Edward Farrell, who is the director and principal consultant with Mercury Information Security Services in Sydney, know this firsthand.
A building management software vendor threatened to sue after Farrell reported several access control bugs to the vendor in 2015. The vendor first claimed his findings had not been accurate, but later accepted the findings (see: A Vulnerability Disclosure Tale: Handcuffs or a Hug?).

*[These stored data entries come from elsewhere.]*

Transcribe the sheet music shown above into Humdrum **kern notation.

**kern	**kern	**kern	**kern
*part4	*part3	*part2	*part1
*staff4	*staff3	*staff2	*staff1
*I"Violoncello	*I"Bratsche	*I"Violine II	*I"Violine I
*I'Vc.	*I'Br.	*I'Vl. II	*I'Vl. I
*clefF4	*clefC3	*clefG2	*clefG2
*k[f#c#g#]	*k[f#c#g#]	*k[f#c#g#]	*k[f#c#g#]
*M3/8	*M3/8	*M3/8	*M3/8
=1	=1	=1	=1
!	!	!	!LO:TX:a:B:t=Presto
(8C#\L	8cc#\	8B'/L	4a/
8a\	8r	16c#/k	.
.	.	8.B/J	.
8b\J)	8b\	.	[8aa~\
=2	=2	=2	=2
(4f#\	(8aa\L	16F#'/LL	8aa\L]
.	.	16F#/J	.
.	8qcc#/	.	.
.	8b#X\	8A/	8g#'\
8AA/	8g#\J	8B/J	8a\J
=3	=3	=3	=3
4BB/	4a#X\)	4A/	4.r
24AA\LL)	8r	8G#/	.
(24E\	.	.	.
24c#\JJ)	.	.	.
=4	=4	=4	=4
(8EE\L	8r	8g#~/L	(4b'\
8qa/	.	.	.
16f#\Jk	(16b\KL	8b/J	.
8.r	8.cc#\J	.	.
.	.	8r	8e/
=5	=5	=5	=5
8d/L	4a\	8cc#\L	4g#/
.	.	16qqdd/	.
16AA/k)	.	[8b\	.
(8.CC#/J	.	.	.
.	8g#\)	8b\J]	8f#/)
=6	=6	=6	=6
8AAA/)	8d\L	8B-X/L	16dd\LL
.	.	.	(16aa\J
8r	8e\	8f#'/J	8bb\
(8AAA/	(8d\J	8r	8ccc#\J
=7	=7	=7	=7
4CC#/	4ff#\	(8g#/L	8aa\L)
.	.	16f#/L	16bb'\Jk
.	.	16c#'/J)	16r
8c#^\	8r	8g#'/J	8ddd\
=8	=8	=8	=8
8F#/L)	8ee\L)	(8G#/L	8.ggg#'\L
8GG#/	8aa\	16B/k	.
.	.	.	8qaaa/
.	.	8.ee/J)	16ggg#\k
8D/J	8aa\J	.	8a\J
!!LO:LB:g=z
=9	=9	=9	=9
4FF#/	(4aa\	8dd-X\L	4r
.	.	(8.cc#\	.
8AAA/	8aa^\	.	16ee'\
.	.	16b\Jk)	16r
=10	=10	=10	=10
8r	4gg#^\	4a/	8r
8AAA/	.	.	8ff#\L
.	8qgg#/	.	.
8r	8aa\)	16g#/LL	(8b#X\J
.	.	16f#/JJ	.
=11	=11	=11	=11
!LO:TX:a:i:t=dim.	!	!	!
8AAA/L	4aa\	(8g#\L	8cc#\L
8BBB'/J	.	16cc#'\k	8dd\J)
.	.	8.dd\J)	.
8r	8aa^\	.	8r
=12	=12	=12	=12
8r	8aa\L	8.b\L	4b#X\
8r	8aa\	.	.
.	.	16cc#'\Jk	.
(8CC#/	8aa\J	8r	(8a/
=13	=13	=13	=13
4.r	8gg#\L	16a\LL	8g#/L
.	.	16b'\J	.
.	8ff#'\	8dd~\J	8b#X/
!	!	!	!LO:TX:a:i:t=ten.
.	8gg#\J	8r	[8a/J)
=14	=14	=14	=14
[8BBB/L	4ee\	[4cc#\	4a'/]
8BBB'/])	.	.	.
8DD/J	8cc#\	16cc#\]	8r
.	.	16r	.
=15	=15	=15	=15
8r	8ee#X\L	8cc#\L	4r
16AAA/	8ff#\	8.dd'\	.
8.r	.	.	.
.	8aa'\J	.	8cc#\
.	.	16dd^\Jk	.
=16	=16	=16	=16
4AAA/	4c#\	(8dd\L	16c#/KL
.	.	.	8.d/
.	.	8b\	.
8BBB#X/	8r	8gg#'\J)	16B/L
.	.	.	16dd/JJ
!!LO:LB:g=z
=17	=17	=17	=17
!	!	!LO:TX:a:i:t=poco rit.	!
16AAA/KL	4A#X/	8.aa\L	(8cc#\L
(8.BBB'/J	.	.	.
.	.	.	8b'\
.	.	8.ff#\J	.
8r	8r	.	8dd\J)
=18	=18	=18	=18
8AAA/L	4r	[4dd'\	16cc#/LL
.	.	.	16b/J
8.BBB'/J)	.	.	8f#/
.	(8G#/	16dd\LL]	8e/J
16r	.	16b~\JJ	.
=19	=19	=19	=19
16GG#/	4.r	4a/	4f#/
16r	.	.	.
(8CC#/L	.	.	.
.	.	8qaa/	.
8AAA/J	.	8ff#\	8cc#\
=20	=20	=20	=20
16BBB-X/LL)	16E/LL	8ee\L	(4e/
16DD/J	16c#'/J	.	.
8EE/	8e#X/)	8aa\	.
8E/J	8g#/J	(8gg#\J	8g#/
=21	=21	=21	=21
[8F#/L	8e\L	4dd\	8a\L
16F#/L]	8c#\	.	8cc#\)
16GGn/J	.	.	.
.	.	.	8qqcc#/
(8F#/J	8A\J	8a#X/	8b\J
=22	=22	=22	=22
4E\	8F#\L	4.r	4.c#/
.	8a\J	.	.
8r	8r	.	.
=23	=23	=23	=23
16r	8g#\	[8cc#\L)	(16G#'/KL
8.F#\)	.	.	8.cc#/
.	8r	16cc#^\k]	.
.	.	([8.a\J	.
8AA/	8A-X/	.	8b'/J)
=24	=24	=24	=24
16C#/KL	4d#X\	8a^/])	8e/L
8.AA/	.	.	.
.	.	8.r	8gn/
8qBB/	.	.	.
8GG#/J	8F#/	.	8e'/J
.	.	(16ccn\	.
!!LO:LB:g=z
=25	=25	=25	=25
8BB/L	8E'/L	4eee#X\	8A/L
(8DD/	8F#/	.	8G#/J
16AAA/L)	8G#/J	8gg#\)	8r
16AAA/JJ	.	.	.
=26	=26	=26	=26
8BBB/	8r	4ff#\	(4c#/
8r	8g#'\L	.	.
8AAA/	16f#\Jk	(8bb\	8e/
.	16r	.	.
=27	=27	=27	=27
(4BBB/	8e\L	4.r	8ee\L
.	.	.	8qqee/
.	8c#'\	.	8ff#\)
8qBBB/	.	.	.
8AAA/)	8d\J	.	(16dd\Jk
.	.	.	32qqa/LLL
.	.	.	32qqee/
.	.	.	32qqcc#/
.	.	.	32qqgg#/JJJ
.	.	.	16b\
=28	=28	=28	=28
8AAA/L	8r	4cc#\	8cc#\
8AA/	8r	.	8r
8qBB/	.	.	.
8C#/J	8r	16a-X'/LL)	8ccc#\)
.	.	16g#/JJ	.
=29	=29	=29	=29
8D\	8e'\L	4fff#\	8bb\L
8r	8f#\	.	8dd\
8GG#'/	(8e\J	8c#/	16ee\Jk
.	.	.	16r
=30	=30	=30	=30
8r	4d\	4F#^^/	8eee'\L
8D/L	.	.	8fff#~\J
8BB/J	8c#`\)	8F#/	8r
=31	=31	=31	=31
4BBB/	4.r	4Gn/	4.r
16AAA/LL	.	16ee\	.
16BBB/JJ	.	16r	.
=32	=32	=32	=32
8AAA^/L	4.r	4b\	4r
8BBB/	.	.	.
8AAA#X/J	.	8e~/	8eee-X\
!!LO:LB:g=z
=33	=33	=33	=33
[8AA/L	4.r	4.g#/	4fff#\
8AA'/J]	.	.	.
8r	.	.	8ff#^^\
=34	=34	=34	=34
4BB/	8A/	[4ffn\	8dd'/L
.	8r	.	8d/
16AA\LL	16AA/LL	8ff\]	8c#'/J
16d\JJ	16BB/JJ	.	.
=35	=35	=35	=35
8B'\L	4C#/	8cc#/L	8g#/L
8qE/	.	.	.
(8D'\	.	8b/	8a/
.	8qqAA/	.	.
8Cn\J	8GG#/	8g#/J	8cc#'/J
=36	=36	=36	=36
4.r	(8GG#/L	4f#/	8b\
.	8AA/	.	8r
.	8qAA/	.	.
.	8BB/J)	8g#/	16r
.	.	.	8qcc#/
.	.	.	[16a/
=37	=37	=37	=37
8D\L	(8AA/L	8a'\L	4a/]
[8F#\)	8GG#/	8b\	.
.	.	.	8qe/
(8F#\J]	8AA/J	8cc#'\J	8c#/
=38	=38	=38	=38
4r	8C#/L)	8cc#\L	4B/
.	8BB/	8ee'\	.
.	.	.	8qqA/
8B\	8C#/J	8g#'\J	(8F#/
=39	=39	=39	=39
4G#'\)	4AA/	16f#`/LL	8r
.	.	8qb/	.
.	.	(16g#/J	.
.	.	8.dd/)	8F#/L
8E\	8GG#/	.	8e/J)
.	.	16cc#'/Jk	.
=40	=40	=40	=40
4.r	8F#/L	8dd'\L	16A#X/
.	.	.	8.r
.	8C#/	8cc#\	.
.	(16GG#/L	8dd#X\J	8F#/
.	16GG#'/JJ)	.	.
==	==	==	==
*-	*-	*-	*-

More and more organizations are adopting researcher-friendly vulnerability disclosure programs or bug bounty programs - or even just making it easier for researchers to quickly reach someone in the security department. But hostility still sometimes surfaces.
Last week, Missouri Gov. Michael L. Parson referred a case to prosecutors that raised eyebrows around the world. A newspaper reporter with the St. Louis Post-Dispatch responsibly disclosed that a state education website was leaking the Social Security numbers of educators (see: Missouri Refers Coordinated Bug Disclosure to Prosecutors).
"I do believe that hackers and even lay people that identify security risks - they function as the internet's immune system," says Ellis, who is also involved in Disclose.io, an initiative that creates safe harbor best practices for good-faith security research.
In this video interview, Ellis and Farrell discuss:
- How the legal environment around security research is evolving;
- What kind of threats security researchers face;
- Why legal protections are needed for responsible researchers.
Farrell is the director and principal consultant with Mercury Information Security Services, which is a Sydney-based consultancy that performs penetration testing and security audits.
Ellis is the founder, CTO and chairman of Bugcrowd, a platform for coordinating and rewarding responsibly disclosed security flaws.